Proprio durante la pandemia ci sarebbe tornato utile un sistema da me sviluppato già dal 2013 per la gestione dei nostri dati sanitari. Si chiama History Health ed è un software azionabile con l’impronta digitale del cittadino. Raccoglie tutta la storia clinica in una nuvola come un armadio, pieno di cassetti. I farmaci prescritti, non occorre riscriverli e il sistema blocca periodicamente la consegna, speriamo in futuro a domicilio, a seconda della indicazione del medico per il necessario controllo. Qualunque esame o intervento chirurgico verrebbe segnalato. Qualunque fattura.

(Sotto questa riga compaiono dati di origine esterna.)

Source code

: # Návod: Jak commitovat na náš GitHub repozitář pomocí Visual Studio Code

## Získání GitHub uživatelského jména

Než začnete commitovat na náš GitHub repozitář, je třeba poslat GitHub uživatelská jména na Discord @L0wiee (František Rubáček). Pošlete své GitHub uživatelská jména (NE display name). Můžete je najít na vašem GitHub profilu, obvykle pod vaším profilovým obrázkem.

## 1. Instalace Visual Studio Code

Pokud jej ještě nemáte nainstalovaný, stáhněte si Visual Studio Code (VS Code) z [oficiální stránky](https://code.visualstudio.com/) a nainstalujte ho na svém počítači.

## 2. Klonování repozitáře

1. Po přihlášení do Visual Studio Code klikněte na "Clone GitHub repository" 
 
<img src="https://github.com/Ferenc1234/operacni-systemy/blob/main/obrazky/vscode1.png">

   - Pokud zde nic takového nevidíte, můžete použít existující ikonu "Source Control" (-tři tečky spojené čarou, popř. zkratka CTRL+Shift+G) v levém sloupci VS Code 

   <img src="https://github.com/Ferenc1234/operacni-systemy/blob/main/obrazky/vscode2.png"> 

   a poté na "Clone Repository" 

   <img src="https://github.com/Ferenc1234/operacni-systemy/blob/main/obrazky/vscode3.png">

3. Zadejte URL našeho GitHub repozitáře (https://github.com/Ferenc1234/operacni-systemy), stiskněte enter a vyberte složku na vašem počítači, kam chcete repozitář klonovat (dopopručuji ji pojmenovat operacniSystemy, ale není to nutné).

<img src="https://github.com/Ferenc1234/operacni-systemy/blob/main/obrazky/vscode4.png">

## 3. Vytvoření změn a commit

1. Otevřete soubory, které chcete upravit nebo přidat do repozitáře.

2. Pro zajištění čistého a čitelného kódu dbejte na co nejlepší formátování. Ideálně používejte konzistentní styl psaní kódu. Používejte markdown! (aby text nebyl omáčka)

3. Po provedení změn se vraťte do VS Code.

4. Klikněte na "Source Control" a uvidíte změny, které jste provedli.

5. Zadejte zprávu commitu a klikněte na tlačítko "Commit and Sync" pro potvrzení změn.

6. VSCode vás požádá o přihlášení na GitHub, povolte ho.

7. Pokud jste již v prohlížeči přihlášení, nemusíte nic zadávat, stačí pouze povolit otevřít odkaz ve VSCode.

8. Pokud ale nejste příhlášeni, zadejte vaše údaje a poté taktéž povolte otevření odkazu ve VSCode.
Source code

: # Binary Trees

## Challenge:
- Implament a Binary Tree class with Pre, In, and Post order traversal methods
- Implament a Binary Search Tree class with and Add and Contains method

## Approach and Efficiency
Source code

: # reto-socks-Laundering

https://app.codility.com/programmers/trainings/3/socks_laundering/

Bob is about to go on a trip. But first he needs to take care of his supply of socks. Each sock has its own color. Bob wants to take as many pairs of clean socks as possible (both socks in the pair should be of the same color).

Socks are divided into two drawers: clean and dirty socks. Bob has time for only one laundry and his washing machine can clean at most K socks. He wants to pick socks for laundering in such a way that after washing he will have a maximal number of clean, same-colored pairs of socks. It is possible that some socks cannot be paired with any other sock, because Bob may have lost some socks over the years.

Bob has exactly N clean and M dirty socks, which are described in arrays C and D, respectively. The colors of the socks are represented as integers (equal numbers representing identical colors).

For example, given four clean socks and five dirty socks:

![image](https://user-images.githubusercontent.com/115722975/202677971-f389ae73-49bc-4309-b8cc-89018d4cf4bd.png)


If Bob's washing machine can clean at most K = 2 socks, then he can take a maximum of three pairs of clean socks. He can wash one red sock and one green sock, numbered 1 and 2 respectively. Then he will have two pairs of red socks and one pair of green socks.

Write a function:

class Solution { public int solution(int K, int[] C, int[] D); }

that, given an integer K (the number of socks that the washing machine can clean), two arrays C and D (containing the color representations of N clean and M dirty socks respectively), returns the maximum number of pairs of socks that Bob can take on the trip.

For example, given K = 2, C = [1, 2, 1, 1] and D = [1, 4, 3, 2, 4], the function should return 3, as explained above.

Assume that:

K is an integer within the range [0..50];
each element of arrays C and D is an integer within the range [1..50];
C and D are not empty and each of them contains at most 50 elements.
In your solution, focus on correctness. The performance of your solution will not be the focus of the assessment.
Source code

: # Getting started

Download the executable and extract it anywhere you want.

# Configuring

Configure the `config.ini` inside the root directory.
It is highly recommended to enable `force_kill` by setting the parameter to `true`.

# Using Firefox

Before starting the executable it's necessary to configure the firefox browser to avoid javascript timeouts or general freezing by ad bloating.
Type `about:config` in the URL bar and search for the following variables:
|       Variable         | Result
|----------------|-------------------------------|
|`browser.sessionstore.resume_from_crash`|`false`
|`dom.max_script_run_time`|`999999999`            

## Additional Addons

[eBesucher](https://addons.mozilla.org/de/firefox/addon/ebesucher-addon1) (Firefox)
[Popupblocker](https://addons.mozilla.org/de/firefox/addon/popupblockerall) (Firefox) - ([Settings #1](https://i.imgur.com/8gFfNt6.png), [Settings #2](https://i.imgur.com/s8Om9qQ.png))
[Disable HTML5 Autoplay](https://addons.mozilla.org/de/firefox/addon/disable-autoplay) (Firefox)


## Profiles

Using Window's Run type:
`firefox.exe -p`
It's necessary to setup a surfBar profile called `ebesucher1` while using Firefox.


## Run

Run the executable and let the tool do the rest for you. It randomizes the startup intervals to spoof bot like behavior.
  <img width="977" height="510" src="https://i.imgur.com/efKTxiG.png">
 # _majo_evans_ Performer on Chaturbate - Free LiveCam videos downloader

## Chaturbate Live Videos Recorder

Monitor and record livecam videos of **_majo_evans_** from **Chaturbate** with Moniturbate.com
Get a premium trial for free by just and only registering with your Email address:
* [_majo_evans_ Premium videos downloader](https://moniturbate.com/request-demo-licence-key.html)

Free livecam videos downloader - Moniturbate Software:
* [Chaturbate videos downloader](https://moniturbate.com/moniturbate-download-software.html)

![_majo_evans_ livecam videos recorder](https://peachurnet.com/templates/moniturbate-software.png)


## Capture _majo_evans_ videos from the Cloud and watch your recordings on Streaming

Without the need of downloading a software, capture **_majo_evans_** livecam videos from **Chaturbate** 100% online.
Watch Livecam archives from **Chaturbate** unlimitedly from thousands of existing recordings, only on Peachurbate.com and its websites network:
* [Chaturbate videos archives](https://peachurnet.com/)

Il cittadino può visionare il suo diario della salute ma non può modificarlo, prerogativa questa solo degli operatori sanitari che dovranno anche essi autenticarsi tramite la propria impronta. Allarmi specifici per appuntamenti o per ricordare le medicine da assumere. Il sistema sarebbe visibile ovunque nel mondo dove esista un collegamento Internet, un computer o un qualunque smartphone dopo certificazione ministeriale dove i server dovrebbero trovare allocazione. Se anche il paziente dovesse arrivare al Pronto Soccorso incosciente basterebbe alzargli il dito per scoprire tutta la storia e sapere gli esami magari eseguiti recentemente.

Quanti ne avremmo salvati durante il periodo peggiore del Covid-19 arrivati soli e spesso inerti in ambulanza senza sapere assolutamente nulla della storia clinica e delle terapie in atto? Una domanda a cui non potremo mai dare una risposta.